Catherine Driscoll catherine.driscoll at usyd.edu.au
Mon Nov 23 14:23:41 PST 2009


Well I more or less mean the opposite of that. I don't think you can function culturally without stereotyping, not because they save time but because there are limits on what we can know/do directly and experience specifically. That we don't have enough time is only a small piece of what makes stereotyping inevitable. You just can't communicate with nothing but specificity.

Small children learn stereotyping fast for just that reason but culturally so much of what we do, both the unpleasant things and the pleasurable things, deploy or depend on sterotypes.

The important thing is to know that we hold them and pay attention to where they turn up what we do with them.

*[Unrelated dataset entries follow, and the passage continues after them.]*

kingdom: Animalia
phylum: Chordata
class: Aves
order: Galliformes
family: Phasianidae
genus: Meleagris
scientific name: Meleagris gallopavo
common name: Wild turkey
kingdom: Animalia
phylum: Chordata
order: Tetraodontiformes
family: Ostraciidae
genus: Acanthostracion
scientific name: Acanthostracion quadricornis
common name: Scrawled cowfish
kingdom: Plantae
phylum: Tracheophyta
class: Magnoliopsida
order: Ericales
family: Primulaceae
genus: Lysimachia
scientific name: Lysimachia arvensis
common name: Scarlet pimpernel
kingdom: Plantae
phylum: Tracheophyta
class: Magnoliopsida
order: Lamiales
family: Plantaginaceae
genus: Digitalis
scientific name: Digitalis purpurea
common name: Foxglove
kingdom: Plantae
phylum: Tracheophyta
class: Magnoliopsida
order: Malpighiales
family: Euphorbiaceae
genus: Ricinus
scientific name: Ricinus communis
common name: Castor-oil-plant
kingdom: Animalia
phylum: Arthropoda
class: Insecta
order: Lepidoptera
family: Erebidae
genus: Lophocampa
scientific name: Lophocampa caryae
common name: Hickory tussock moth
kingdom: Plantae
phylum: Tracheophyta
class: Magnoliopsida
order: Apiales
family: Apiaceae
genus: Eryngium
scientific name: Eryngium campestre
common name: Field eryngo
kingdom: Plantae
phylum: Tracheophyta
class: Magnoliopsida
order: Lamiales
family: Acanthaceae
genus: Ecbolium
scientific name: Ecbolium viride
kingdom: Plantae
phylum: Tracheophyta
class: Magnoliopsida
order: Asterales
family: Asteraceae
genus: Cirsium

Catherine (must get some work done now)

-----Original Message----- From: lbo-talk-bounces at lbo-talk.org on behalf of Andy Sent: Tue 24/11/2009 09:10 To: lbo-talk at lbo-talk.org Subject: Re: [lbo-talk] the internet's downside

On Mon, Nov 23, 2009 at 4:08 PM, Catherine Driscoll <catherine.driscoll at usyd.edu.au> wrote:


> NY is actually my favourite place in the world that's outside Australia and quite a few of my closest and oldest friends are American. So it'd be nice to say I don't have stereotyping prejudices about Americans but I completely do. Then again I have them about Australians and the English as well. One of the things about stereotypes is that it's pretty hard to function with out them.

Or, as The Onion t-shirt puts it: stereotypes are a real time-saver.